Qu'a-t-elle vu, qu'a-t-elle saisi de la Russie d'aujourd'hui, elle qui parle le russe appris aux langues O? "Enfermee dans le decor, je ne sais pas le temps qu'il fait dehors, dit-elle, J'ai ete tres seule sur ce tournage, cela m'a aidee. L'Inondation, c'est l'histoire d'une solitude. Je me suis nourrie de cette solitude, je m'en suis enivree. Difficile dans ces conditions d'avoir une idee de la realite. De toutes les facons, quand on est acteur, on a tendance a prendre le pays tout entier pour un vaste studio. "
C'est bien ca, le cinema. Igor Minaiev, plus russe que jamais d'etre exile, et Isabelle Huppert, plus sensible que quiconque d'etre recluse dans le vaisseau fantome de la Mosfilm. Car cette vitalite et cette douleur melees qu'elle met en Sofia, on les retrouve dans les rues de Moscou, salies de neige boueuse. On les retrouve devant les magasins d'alimentation, mieux garnis desormais, mais devant lesquels de longues files d'attente s'allongent. Ce sont les plus pauvres qui sont la, ils achetent pour revendre aussitot au marche noir, devant le magasin meme, aux plus riches qui n'auront pas fait la queue.

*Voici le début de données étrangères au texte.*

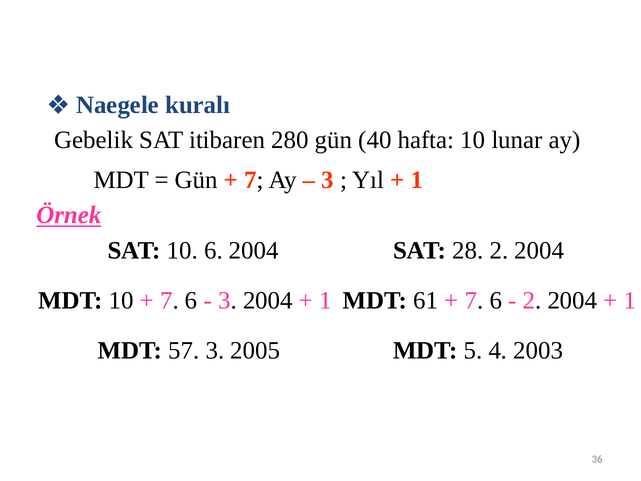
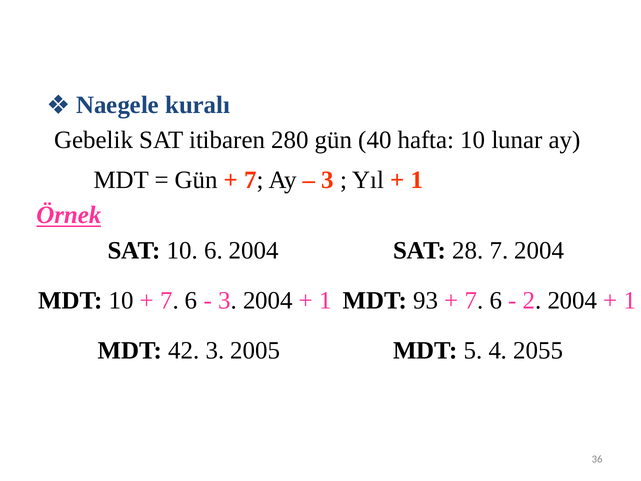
28 2: 2 -> 7
61: 61 -> 93
57: 57 -> 42
2003: 2003 -> 2055
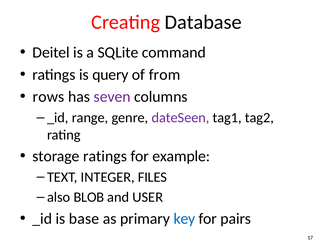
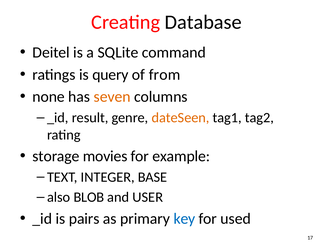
rows: rows -> none
seven colour: purple -> orange
range: range -> result
dateSeen colour: purple -> orange
storage ratings: ratings -> movies
FILES: FILES -> BASE
base: base -> pairs
pairs: pairs -> used
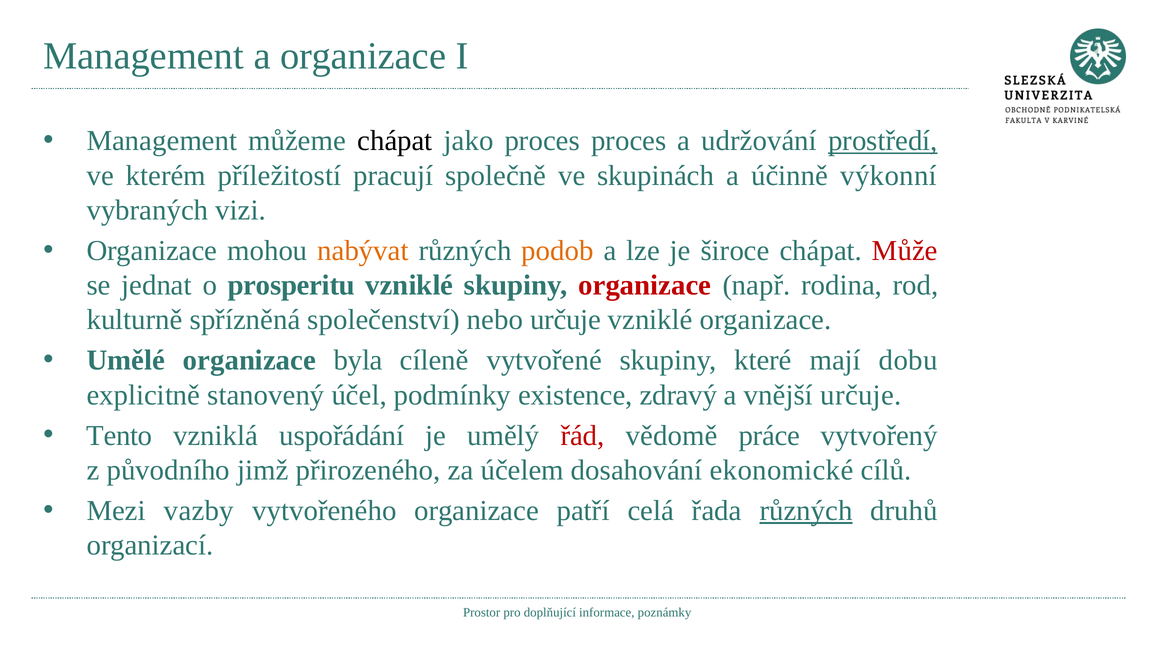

Sur l'Arbat, les petites echoppes en plein vent sont toujours la. Des vieilles femmes marchandent leur alliance, qu'elles balancent au bout d'un fil pour qu'on les voie bien, et des jeunes gens vous interpellent en anglais pour vous proposer des vieux passeports du KGB, des bustes de Lenine et d'affreuses "matriochkas". La plus grosse poupee represente Hitler, qui contient Mussolini, qui contient Saddam Hussein. La plus petite est a l'effigie de Staline.